Sobre la tarea:
Continúa el texto sobre la violencia en la manifestación del 22M a partir de su última oración.

Texto seleccionado:
Sorprende por tanto que las imágenes del pasado 22M que han trascendido hayan sido precisamente las de agentes de policía agredidos con una inusitada brutalidad por un grupo numeroso de encapuchados armados con piedras y palos. Las imágenes no dejan lugar a dudas: algunos agentes sufrieron verdadero riesgo a su integridad física. Habitualmente en este tipo de situaciones la policía aparece como victimaria y no como víctima, tal y como ha sucedido en esta ocasión. Y parece que algo tiene que ver la presencia de observadores internacionales de la OSCE preocupados por el respeto al derecho de manifestación en España que tantas veces ha sido conculcado por el Ministerio del Interior. Por lo que indican los propios sindicatos policiales, las autoridades dieron órdenes de suavizar la actuación de los antidisturbios para no dar a los observadores la imagen de la brutalidad policial a la que estamos acostumbrados en España.

Sabemos por tanto como actúan los cuerpos de seguridad del Estado y como los medios de comunicación, con honrosas excepciones, proporcionan un particular relato de lo sucedido. Pero en ocasiones quienes participamos en este tipo de movilizaciones nos olvidamos de señalar otros culpables a sumar a la lista: los encapuchados que reventaron la manifestación del 22M. No podemos callar ante unos pocos centenares de personas que se escudan en una movilización explícitamente pacífica para descargar su ira. No hay nada de heroico ni de revolucionario en ello. Muy al contrario es cobarde valerse de la masa para buscar el enfrentamiento con la policía. Cobarde y antidemocrático.

La situación, por más que queramos maquillarla de mil y una maneras, es sencilla de relatar: en una manifestación pacífica un grupo minoritario de individuos aprovecha la multitud para romper escaparates, destrozar el mobiliario urbano y lanzar adoquines contra la policía. Una actitud que desprecia la voluntad de la inmensa mayoría de los asistentes de que la movilización transcurriera de forma pacífica. Y la coartada de los policías infiltrados como instigadores de la violencia, sin dejar de ser cierta en muchas ocasiones, no es suficiente para justificar que unos pocos pongan en una situación de peligro a la inmensa mayoría de las personas que acuden a una manifestación.

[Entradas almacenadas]

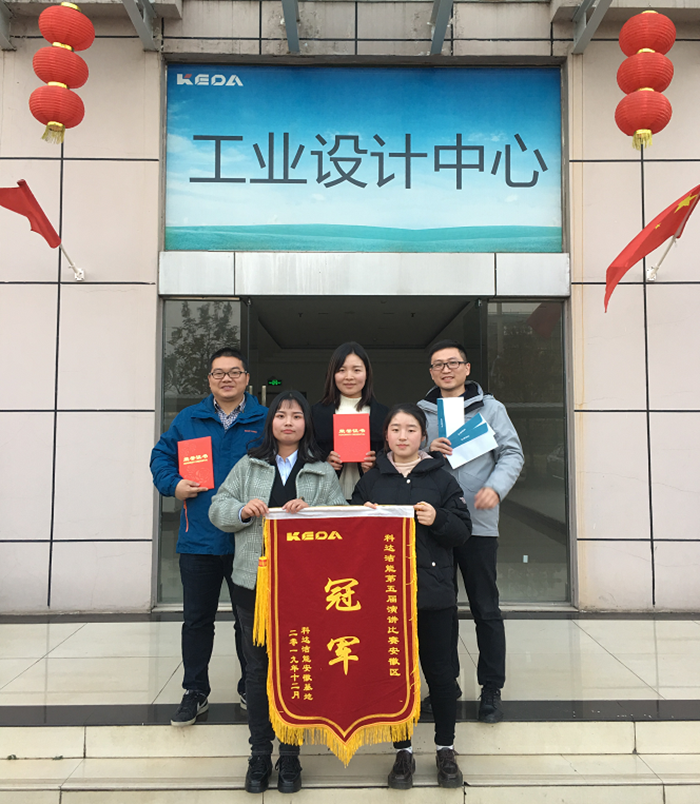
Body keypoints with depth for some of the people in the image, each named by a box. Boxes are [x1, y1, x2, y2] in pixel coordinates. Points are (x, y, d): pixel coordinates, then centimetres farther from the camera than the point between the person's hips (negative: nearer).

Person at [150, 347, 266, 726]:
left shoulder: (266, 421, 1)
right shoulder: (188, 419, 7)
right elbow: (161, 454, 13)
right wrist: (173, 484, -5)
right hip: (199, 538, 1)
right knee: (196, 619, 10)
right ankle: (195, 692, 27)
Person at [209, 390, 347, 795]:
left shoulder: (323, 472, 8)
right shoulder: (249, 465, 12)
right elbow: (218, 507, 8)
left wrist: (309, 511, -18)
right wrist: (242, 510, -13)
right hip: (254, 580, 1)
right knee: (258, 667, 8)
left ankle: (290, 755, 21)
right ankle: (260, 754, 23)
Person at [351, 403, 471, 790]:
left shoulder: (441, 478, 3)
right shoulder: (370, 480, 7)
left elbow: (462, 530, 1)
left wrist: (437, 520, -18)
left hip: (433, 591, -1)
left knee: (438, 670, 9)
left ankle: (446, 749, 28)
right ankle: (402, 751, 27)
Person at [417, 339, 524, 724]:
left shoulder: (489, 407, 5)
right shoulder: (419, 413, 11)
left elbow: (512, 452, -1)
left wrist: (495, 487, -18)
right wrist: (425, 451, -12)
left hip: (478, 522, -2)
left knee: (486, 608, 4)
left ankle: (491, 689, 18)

Respuesta:
La violencia que se desata al calor de movilizaciones multitudinarias y explícitamente pacíficas es, cuando menos, reaccionaria y antidemocrática. Los violentos, junto con la respuesta policial siempre indiscriminada y desproporcionada, generan un clima que desincentiva la participación en ese tipo de manifestaciones. Poca gente está dispuesta a acudir con su familia, menores incluidos, a un acto que casi con toda seguridad acabará en carreras y palos. El miedo a sufrir situaciones de violencia no solo es humano sino que es también sensato en según que ocasiones.

Una manifestación debería ser una celebración del ejercicio democrático en tanto que supone poner en práctica derechos fundamentales como el de expresión y el de manifestación. Y nada justifica, ni siquiera la represión policial, que unos pocos se apropien de lo que es de muchos para ejercer una violencia indeseada que pone en riesgo a quienes desean protestar de forma pacífica. Nada hay más autoritario ni más antidemocrático que erigirse en justiciero pasando por encima de la voluntad de la mayoría.

Quienes creemos en la necesidad de salir a la calle para protestar contra los recortes deberíamos añadir a las críticas a la policía, por su represión, y a lo medios de comunicación, por su manera sesgada de informar sobre las movilizaciones multitudinarias, una condena sin paliativos a aquellos que aprovechan las manifestaciones para ejercer una violencia que no tiene nada de revolucionaria ni de trasformadora. Pura exhibición de testosterona que no solo no se opone a la policía sino que colabora con ella en la escenificación de una batalla que nada tiene que ver con el clamor popular contra unas políticas inhumanas e injustas.